Not surprisingly, Bertrand’s sensitive treatment of these topics (354-386) lead to discussion of lies, including justified lies, within the city (386-396). More important, however, is what follows concerning the importance of collective discourse. Plato values united communal discourse (739d), and the state will use quasi-magical persuasion to develop a common voice on many issues (665c etc.). The chorus is an important tool in this process of enchantment, being both the speaker and recipient of the views that it promulgates, and able to reach the entire city (404). Bertrand leaves his final chapter by drawing to our attention the degree to which Plato’s emphasis has fallen on the perpetual preservation of a single virtue-directed discourse, overshadowing any need to inquire into what the moral goal(s) is (664a, 405).

It had been inevitable that the unity of this book had sometimes seemed to mirror that of a journey on which one alternately rested and pressed on. The material of Laws is vast, the possible approaches numerous, and the proportion of the whole with some bearing on political discourse considerable. The conclusion leaves one in little doubt, however, that Bertrand has assimilated this disparate material into a whole with the potential to be enlightening. Nor does it shy away from bold statements, claiming for instance that Plato is not strictly ‘un philosophe du droit’, emphasizing how his political ideas are based on familiar political practices and reminding us that his task was to secure the right environment for the promotion of individual human merit. He argues that Magnesia had a double structure organized on two different but complimentary axes, the one cartographic, the other hierarchic and mirroring divisions of the human body. He also underlines some important faults of Plato’s Magnesian project. One would like to see a justice system oriented primarily towards the offender’s cure, but it aims rather for the city’s cure by the correction of imbalance that unfairness has created (415). One would like to see here a city where genuine political discourse flourished, where rulers and ruled were united in a project to which even a Socrates could contribute, where the true sources of power were there for all to scrutinize (421).

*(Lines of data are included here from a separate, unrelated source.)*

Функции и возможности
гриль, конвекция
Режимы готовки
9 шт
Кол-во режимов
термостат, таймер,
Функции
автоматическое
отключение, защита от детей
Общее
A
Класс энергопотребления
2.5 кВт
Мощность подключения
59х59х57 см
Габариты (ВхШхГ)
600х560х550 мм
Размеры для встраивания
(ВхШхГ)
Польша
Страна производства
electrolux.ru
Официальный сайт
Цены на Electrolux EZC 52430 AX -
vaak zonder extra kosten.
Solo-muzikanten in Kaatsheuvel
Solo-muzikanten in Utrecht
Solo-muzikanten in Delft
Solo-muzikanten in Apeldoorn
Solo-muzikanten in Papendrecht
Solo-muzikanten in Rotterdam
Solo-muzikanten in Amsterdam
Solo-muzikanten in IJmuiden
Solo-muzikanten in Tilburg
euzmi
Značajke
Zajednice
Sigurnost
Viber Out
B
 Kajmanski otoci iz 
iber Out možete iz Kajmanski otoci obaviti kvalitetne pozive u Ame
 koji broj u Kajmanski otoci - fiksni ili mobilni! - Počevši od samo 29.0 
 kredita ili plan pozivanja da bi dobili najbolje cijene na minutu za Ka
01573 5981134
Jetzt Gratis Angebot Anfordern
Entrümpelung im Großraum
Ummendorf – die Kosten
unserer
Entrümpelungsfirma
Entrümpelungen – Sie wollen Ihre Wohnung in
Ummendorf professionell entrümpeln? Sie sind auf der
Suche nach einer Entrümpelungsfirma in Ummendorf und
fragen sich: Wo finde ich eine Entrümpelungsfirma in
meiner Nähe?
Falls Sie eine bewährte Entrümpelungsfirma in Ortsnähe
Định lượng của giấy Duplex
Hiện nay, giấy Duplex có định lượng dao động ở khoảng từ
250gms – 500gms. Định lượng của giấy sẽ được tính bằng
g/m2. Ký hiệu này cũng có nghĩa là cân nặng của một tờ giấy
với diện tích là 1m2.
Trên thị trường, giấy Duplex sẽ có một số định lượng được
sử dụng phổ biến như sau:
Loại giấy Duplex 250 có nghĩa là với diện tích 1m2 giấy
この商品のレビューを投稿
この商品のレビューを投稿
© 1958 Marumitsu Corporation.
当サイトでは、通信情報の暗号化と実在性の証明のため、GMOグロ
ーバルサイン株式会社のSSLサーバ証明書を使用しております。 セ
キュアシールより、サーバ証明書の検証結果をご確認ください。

Beyond the conclusion lie a considerable bibliography, index platonicus, short Index thématique dealing with principal terms and names, and the Table de matière which speaks with the clarity of the Delphic oracle.

The work is a learned, and ultimately rewarding study of Platonic socio-political theory in the context of Greek socio-political practice; but rather too meandering to be compulsive reading. The earlier pages had often adhered more closely than necessary to particular passages, working into the main text long phrases of Greek to supplement French paraphrase. Full bibliographic references seem to have been consistently given where only enough to identify the work in the bibliography was needed. Too often I discovered that references to the text of Laws were imprecise, as where we are referred to the non-existent 850e (334 n.43). Occasionally I felt many readers of Plato would now demand greater attention to who was the speaker of any given passage. For instance, where Bertrand uses his interpretation of 838c8-d2 (citizens think their breathing is subject to the authority of the law) to emphasize the extent of Plato’s interventionism, he should have noted that the words belonged to Megillus. A more significant worry was the way in which the work could meander, without sufficient sign-posting, between Republic, Politicus, and Laws as if there were some a priori expectation that these works would somehow cohere—a controversial assumption.